- _INSTRUCTIONS TO FOLLOW_
Could you print all the entries below exactly as they appear, omitting the pictures?

Pose estimation data:
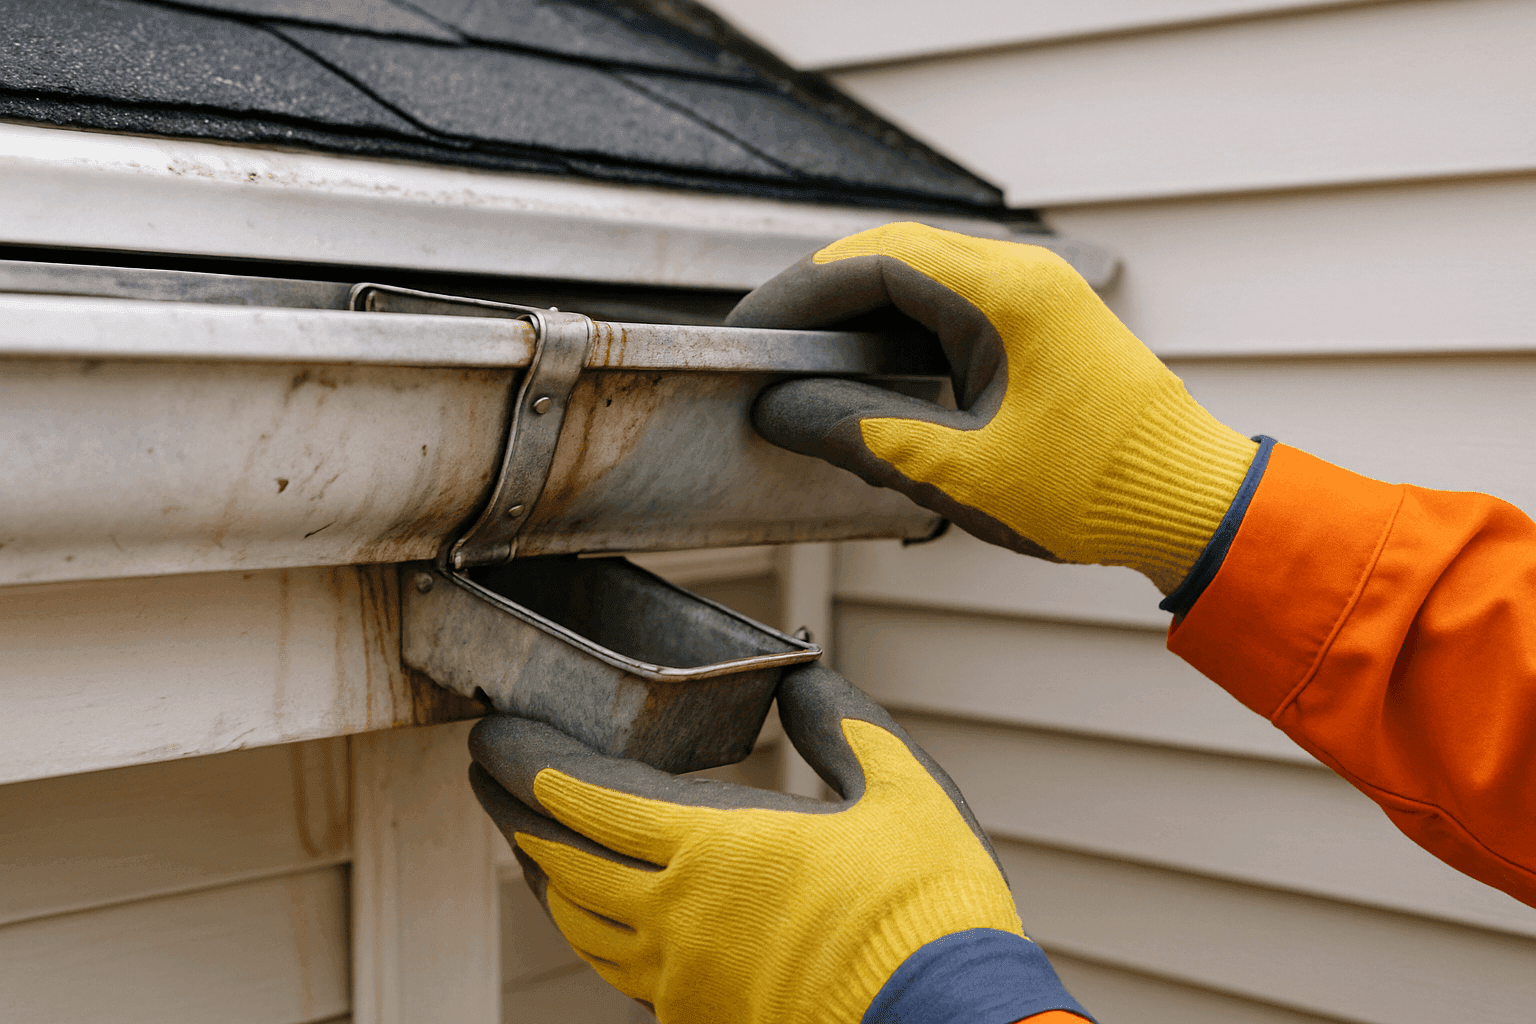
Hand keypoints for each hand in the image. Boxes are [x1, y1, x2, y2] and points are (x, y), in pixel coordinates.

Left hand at [469, 664, 1089, 1023]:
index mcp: (715, 846)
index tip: (492, 733)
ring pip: (575, 923)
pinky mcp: (700, 1022)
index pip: (584, 794)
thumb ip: (839, 722)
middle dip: (509, 808)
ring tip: (526, 838)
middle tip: (484, 773)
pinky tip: (597, 916)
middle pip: (557, 857)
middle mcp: (676, 917)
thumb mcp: (900, 785)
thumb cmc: (928, 907)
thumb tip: (801, 678)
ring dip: (540, 871)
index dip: (526, 760)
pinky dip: (586, 928)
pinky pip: (616, 970)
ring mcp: (680, 980)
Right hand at [728, 222, 1257, 594]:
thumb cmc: (1093, 491)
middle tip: (762, 351)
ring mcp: (1034, 297)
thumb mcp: (956, 471)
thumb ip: (857, 431)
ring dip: (855, 320)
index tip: (748, 333)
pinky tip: (863, 378)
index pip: (871, 260)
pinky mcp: (1040, 326)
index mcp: (1004, 294)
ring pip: (917, 281)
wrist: (1191, 504)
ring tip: (800, 368)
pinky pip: (950, 308)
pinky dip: (897, 336)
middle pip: (889, 257)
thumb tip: (780, 410)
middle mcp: (1021, 277)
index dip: (796, 295)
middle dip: (816, 303)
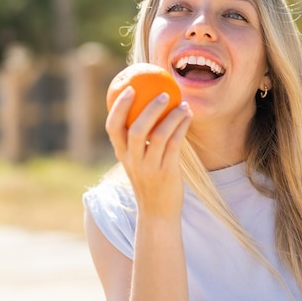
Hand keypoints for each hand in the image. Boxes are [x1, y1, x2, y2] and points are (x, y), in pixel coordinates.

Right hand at [105, 86, 191, 218]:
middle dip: (150, 108)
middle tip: (164, 93)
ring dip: (172, 116)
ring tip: (183, 104)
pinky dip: (182, 127)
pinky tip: (188, 116)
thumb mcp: (137, 161)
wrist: (157, 213)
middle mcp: (133, 160)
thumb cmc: (149, 180)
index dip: (119, 107)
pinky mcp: (167, 172)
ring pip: (159, 136)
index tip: (129, 88)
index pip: (113, 127)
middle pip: (136, 129)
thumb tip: (146, 107)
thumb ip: (137, 140)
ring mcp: (149, 167)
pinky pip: (175, 144)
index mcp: (122, 154)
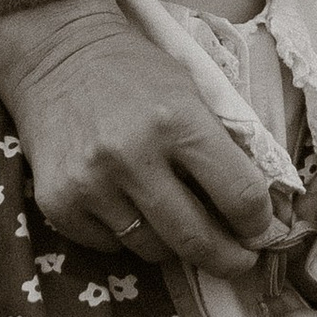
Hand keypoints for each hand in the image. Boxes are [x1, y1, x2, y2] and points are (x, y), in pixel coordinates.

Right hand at [0, 0, 282, 276]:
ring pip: (152, 249)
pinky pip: (110, 246)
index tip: (261, 232)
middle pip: (197, 239)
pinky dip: (126, 236)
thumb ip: (220, 148)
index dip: (260, 224)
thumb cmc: (134, 72)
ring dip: (173, 245)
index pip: (240, 196)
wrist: (55, 55)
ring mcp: (91, 183)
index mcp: (178, 121)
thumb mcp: (190, 92)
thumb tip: (256, 213)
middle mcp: (132, 155)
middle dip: (229, 259)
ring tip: (176, 223)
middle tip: (238, 262)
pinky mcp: (58, 202)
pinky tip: (126, 206)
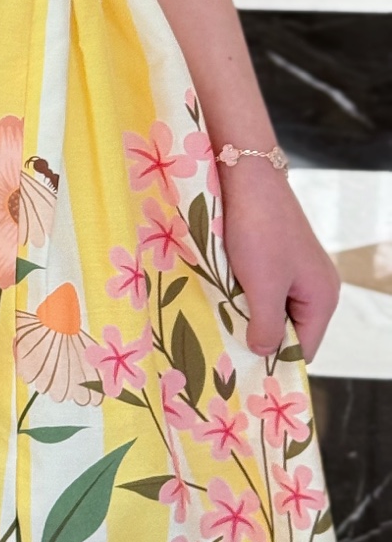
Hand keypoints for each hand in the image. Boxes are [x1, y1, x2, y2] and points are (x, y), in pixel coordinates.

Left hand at [220, 159, 340, 361]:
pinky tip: (221, 287)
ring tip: (220, 312)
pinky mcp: (274, 251)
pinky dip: (242, 287)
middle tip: (225, 339)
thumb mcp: (262, 286)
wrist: (246, 175)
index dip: (276, 359)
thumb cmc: (258, 231)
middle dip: (258, 332)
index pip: (304, 347)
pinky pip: (260, 283)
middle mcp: (314, 284)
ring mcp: (294, 266)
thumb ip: (265, 325)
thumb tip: (265, 353)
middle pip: (287, 327)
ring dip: (246, 308)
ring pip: (269, 304)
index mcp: (321, 298)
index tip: (243, 366)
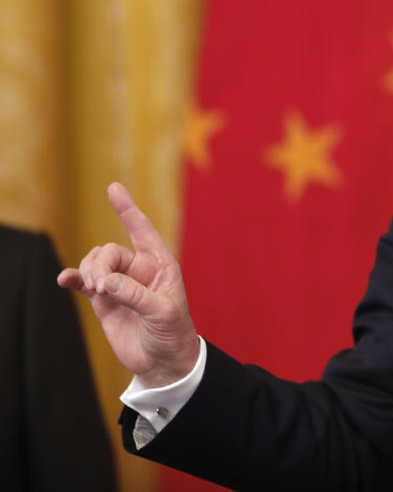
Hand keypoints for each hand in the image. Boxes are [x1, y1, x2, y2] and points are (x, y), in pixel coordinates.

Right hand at [58, 182, 199, 387]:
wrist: (162, 360)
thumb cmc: (173, 332)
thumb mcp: (163, 312)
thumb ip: (136, 295)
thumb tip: (106, 283)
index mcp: (160, 264)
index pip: (142, 230)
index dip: (127, 209)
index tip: (113, 188)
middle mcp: (139, 269)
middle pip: (109, 251)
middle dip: (100, 264)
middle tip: (102, 287)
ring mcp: (119, 283)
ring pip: (95, 263)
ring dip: (88, 272)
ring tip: (95, 291)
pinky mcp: (103, 300)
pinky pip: (83, 283)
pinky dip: (73, 279)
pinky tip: (64, 281)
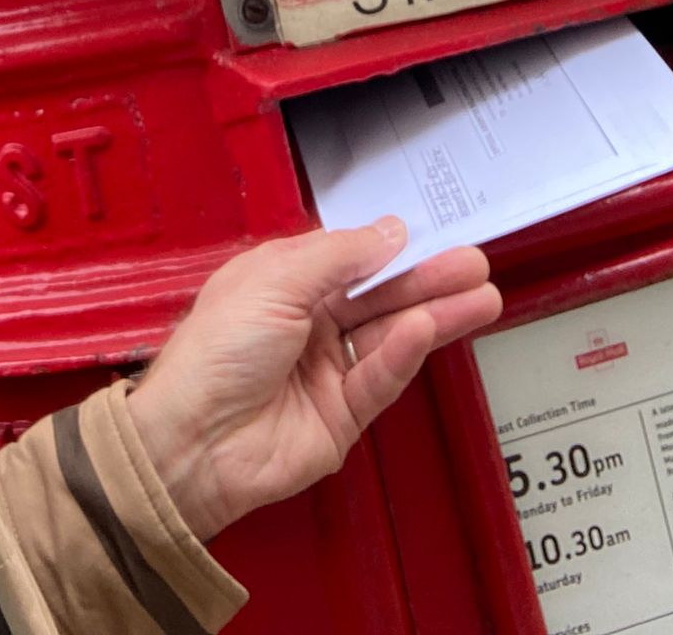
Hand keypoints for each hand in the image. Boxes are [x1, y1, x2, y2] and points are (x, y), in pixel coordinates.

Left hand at [126, 218, 500, 541]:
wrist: (192, 440)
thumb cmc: (213, 353)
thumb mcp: (274, 281)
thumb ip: (338, 257)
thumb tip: (389, 232)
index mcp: (283, 283)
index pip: (350, 259)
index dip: (390, 247)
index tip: (433, 232)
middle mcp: (308, 324)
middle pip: (380, 297)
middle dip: (428, 280)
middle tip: (474, 265)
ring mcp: (326, 371)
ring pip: (391, 336)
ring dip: (435, 315)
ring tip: (480, 297)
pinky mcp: (341, 417)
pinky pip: (379, 378)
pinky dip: (403, 353)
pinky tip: (428, 329)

- _RESULT OF THE EXERCISE_
Hand keypoints for each hand in the image. Boxes are [x1, y1, x2, y2] and points are (x, y), in pixel coordinates.

Left hand at [469, 664, 1089, 1023]:
index mcp: (715, 846)
index tip: (492, 733)
ring pip: (575, 923)
pinky mcp: (700, 1022)
index pip: (584, 794)
thumb ip: (839, 722)
middle dip: (509, 808)
ring tip: (526, 838)
middle tip: (484, 773)
pinky tip: (597, 916)
middle pip: (557, 857)
middle mcp: (676, 917)
thumb mcp: (900, 785)
thumb cmc: (928, 907)
thumb tip: (801, 678)
ring dip: (540, 871)
index dip: (526, 760)
pinky dip: (586, 928)
pinky pip: (616, 970)
ring mcp: (680, 980)
Right hand at [728, 222, 1257, 594]:
thumb cmc: (1093, 491)
middle tip: (762, 351)
ring mcp: (1034, 297)
thumb mcp: (956, 471)
thumb ip: (857, 431)
ring dip: (855, 320)
index tip: (748, 333)
pinky tip: (863, 378)
index pip: (871, 260)
pinky mcp: (1040, 326)
index mcp: (1004, 294)
ring pip: (917, 281)
wrist: (1191, 504)
ring tip: (800, 368)
pinky pip: (950, 308)
pinky dip: (897, 336)
middle pip: (889, 257)
thumb tip: (780, 410)
middle mcp: (1021, 277)
index dip: (796, 295)
middle dip: (816, 303)
Hand keypoints for each hand in the image. Boxes are [x1, y1, x2, y2] and points are (x, y), in pixel coordinates.

Right hand at [105, 86, 191, 218]:
middle dip: (150, 108)
middle tip: (164, 93)
ring dip: (172, 116)
ring tip: (183, 104)
pinky dip: (182, 127)
pinky tip: (188, 116)
thumb mcp: (137, 161)
wrist: (157, 213)
middle mcp: (133, 160)
thumb cmc: (149, 180)
index dip: (119, 107)
pinky mcp: (167, 172)
ring pip: (159, 136)
index tip: (129, 88)
index pip: (113, 127)
middle pip: (136, 129)
thumb tip: (146, 107)
thumb ip: (137, 140)
ring mcp: (149, 167)
pinky pip: (175, 144)
index mcp: (122, 154)
Hand keypoints for each hand in the image. Boxes are [x1, y1, x2, y2] and points are (x, y), in pixel coordinates.

Right hand at [0, 0, 282, 276]:
ring pip: (152, 249)
pinky pip: (110, 246)
index tip: (261, 232)
middle pip: (197, 239)
pinky dip: (126, 236)
thumb ip: (220, 148)
index dip: (260, 224)
thumb cmc: (134, 72)
ring dip: (173, 245)
index pip: (240, 196)
wrist: (55, 55)
ring mcp: (91, 183)
index mcp: (178, 121)
thumb mcp: (190, 92)
thumb tip: (256, 213)
middle mcp: (132, 155)
middle dip: (229, 259)
ring tip: (176, 223)
middle tip: (238, 262)
pinky mcp: (58, 202)
pinky tip: (126, 206)
Hand keypoints for each hand in the image. Boxes are [x1, y1, x2, y2] and points are (x, y), in pixel coordinates.

Left hand at [220, 159, 340, 361]:
pinky tip: (221, 287)
ring tip: (220, 312)
pinky mcp: (274, 251)
pinky dip: (242, 287)
middle tip: (225, 339)
thumb mcp: (262, 286)
wrist: (246, 175)
index dip: (276, 359)
thumb cmc: (258, 231)
middle dip: (258, 332)
index pip: (304, 347)
pinky pip: (260, 283)
middle mcp: (314, 284)
ring mcp: (294, 266)
thumb ip: (265, 325)
thumb tip: (265, 353)
middle pip: (287, 327)
ring dip: (246, 308)
ring pip: (269, 304)
index mcp: (321, 298)
index tip: (243, 366)
Hand keypoints for each hand in the image. Boxes are [x1, y1, x2, y2] and points are (x, y), in pixel coordinates.

Right hand at [58, 182, 199, 387]:
wrist: (162, 360)
thumb cmc: (173, 332)
thumb mcp: (163, 312)
thumb ip: (136, 295)
thumb tip: (106, 283)
index mcp: (160, 264)
index pip: (142, 230)
index dip: (127, 209)
index tip: (113, 188)
middle mcp: (139, 269)
middle pip: (109, 251)
middle dip: (100, 264)
middle tip: (102, 287)
ring mcp: (119, 283)
ring pip: (95, 263)
ring dip: (88, 272)
ring tip: (95, 291)
pinky mcp: (103, 300)
pinky pip: (83, 283)
pinky dip: (73, 279)
pinky tip: (64, 281)
Hand keypoints for each hand in the image. Boxes are [x1, y1, x2, y2] and points are (x, y), in pixel coordinates.

Left hand at [126, 218, 500, 541]:
wrist: (192, 440)
thumb cmc: (213, 353)
thumb mcp: (274, 281)
thumb ip: (338, 257)
thumb tip: (389, 232)
index mcp: (283, 283)
index pip: (350, 259)
index dip: (390, 247)
index tip: (433, 232)
middle mcp: (308, 324)
middle pip: (380, 297)
middle dip: (428, 280)
middle tip: (474, 265)
ring mcp: (326, 371)
ring pip: (391, 336)
ring dip: (435, 315)
ring tip: (480, 297)
pinky mcp: (341, 417)
pinky pip: (379, 378)
pinky dip: (403, 353)
pinky tip: (428, 329)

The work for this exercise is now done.